Answer these questions using the diary entry below.
1. Where did the writer eat lunch?
2. Where did the group eat their takeaway?
3. Until what time did they stay at the salsa club?

------ EXTRACT PROVIDED

Then I ate my lunch in Green Park and tried to decide what to do next. I ended up walking around the shopping areas, including a browse through Carnaby Street and a return to Waterstone’s Piccadilly where I unexpectedly found out what my absolutely least favourite teacher of all time is doing now. At this point it was mid-afternoon, and I still had several hours before I was meeting people for dancing, so I went to the V&A – my original thought was to go to one of the Proms Concert Music series, but I didn’t want to spend more money than I had to and didn’t want to have to deal with a schedule and whatnot. I may come down some other time in the next few weeks specifically to do one of the Proms. So I went to the V&A instead, and admired the plaster casts of the Plantaganet tombs. Fontevrault is so on my list-of-places-to-visit someday.

There’s not a lot else to do on a Sunday afternoon for an hour or so before meeting people, especially when you’re wandering by yourself, so I went back to the hostel and packed up my stuff and put it in a place that I could grab it easily when I came back in the morning (a good thing as it turned out, since due to the aforementioned confusion over beds, when I came back this morning there was someone sleeping in the bed that I would have collapsed on. But as it was 7am already, and my stuff was all ready to go, I didn’t care so much). Then I wandered through the Russell Square area, talked to my sister (and drained my cellphone battery, oops), and reminisced about early visits to London.

Met my fellow dancers with no major problems, and went to a weekly salsa event that, as it turns out, is at the hotel that we stayed at one of the first times we were in London. Danced, danced, danced….then went to find food which is not easy to do at 10:30 on a Sunday night. We ended up getting a takeaway and eating it in the waiting area of King’s Cross. We also did some impromptu salsa and rueda in the waiting area of King’s Cross, to the amusement of the night staff and people waiting for the last trains. Finally – after about two hours of eating, everyone else drinking and trying to find ways to put off going to the big salsa club, we made it to our – well, my – main destination. Where we stayed until 6 am. There was never a point where I wanted a dance and had to go more than a song to be asked to dance. But, then, some of the fun for me at major salsa events is watching everyone else and admiring how good they are. But still – lots of dancing, lots of new people whose names I’m either never going to remember or never knew in the first place (and a very few for whom that is a Good Thing – my creepy-guy-repellent WAS NOT WORKING. Grinding is not salsa. Grabbing my arse is not an appropriate salsa hold. And kissing my ear before you’ve even made eye contact, without saying a word, IS NEVER OKAY. SHUDDER.) But anyway, I got lots of good dances, some with people that I knew and most with people that I didn’t, and the only dark spot (other than the creepy guys) was the total vanishing of the friend that we’d gone there to meet, sometime during the last song. I hate incomplete evenings like that, without even a chance to say goodbye.

------------
------ RECORD EXTRACTS

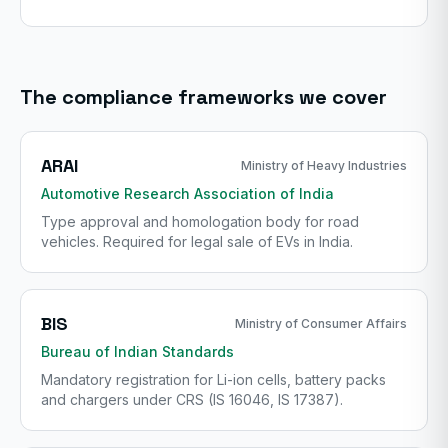
The compliance frameworks we cover
ARAI
Ministry of Heavy Industries
Automotive Research Association of India
Type approval and homologation body for road
vehicles. Required for legal sale of EVs in India.
BIS
Ministry of Consumer Affairs
Bureau of Indian Standards
Mandatory registration for Li-ion cells, battery packs
and chargers under CRS (IS 16046, IS 17387).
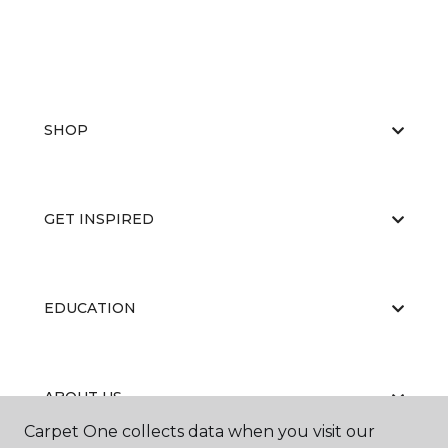
SHOP
GET INSPIRED
EDUCATION
ABOUT US
Carpet One collects data when you visit our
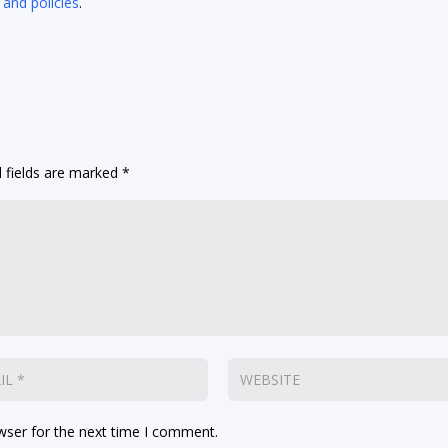
 and policies
.
 fields are marked
*
wser for the next time I comment.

------------

[ANSWER AREA]
1. In Green Park.
2. In the waiting area of King's Cross.
3. Until 6 am.